I'm not seeing any corrleation here between short product cycles and a large impact on the successor, if that's a fact this shouldn't be the case. 

The GBA "had great support" for 2005 and 2006 is also a very dubious statement ... if Nintendo released a Switch 2 in fall 2020 (3 1/2 years just like GBA got) but said "don't worry guys we'll still make an enhanced version of Pokemon Sword/Shield (not even a full new game) and one Fire Emblem for the OG Switch and then a small handful of farmed out titles for 2021 and then dick all for 2022" I'm sure Rol would shit a literal brick, but apparently for GBA that constitutes "great support", lol. 

You aren't any good in discussions, Soundwave. That's why you come up with strawman arguments all the time. Here's the actual argument:

1. A successful console is supposed to be supported by its manufacturer even beyond the launch of its successor, because the high installed base of the hardware means that there's a strong interest in purchases of new software for a long time. The GBA received first party support beyond the launch of the DS, but the Wii did not receive first party support beyond the launch of the Wii U. Therefore Nintendo had abandoned the Wii too early. Remember, Just Dance 2020 still released on the Wii because it made sense financially.

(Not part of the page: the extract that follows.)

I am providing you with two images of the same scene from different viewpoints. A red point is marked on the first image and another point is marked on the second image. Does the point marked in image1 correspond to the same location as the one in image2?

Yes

2. For a failed console it's the opposite. There's no big active installed base that buys software late in the lifecycle because owners have in large part already moved on to other platforms. In such cases it's rational for the console manufacturer not to support the console beyond the launch of its successor. The GC, Wii U and Xbox all fall into this category, because all of them were indisputable failures. They were killed off at the right time.

But apparently such short points are too much for you to comprehend and you keep going on about impact on the successor. You keep missing the point consistently and it's very probable that it's deliberate on your part, unless you want to argue that you really are that dense.

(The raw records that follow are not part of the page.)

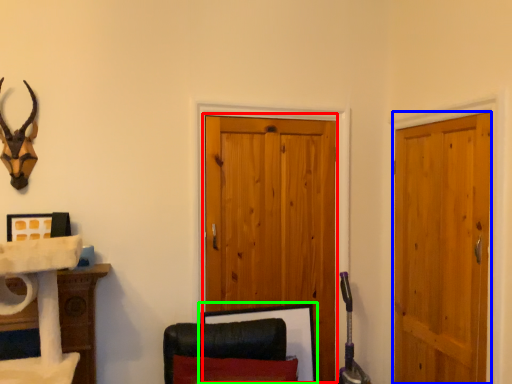
Question: Considering the real-world distances, which object is closest to barn door (highlighted by a red box)? door (highlighted by a blue box) or picture frame (highlighted by a green box).

Choices:
 (A) door
 (B) picture frame

Answer: (B)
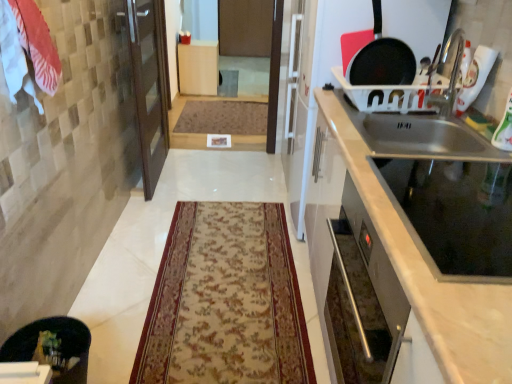
This screenshot has height=384, width=512. I want to click on free point below white cotton towel at upper left (from a real-world perspective), so click(82, 302).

The GBA got token support for a year because even by Nintendo standards cutting it after 3 1/2 years was pushing it.

Nintendo doesn't have some magic button they can push where they can magically make games out of nowhere. The Wii had 5 full years of software support, they had to move on and support 3DS and Wii U, that's just the way it goes. You cannot live in the past. 

The NES did not get all that much support after the SNES launched, tough shit. That's how it goes. The PS2 did not get much support from Sony after the PS3 launched. The SNES got very little support after the N64 launched.  

There's nothing special about the Wii that warranted it being treated any differently. The system was declining hard well before 2012 anyway.  

Companies only have finite resources they can't fixate on declining end of product cycle systems with major games, it's a stupid waste of resources. Yes you can squeeze some extra juice out of the orange, that's not anything magically exclusive to the Wii. You can make Super Mario World on the NES and release it in 1991, it would also be a very stupid thing to do in the big picture.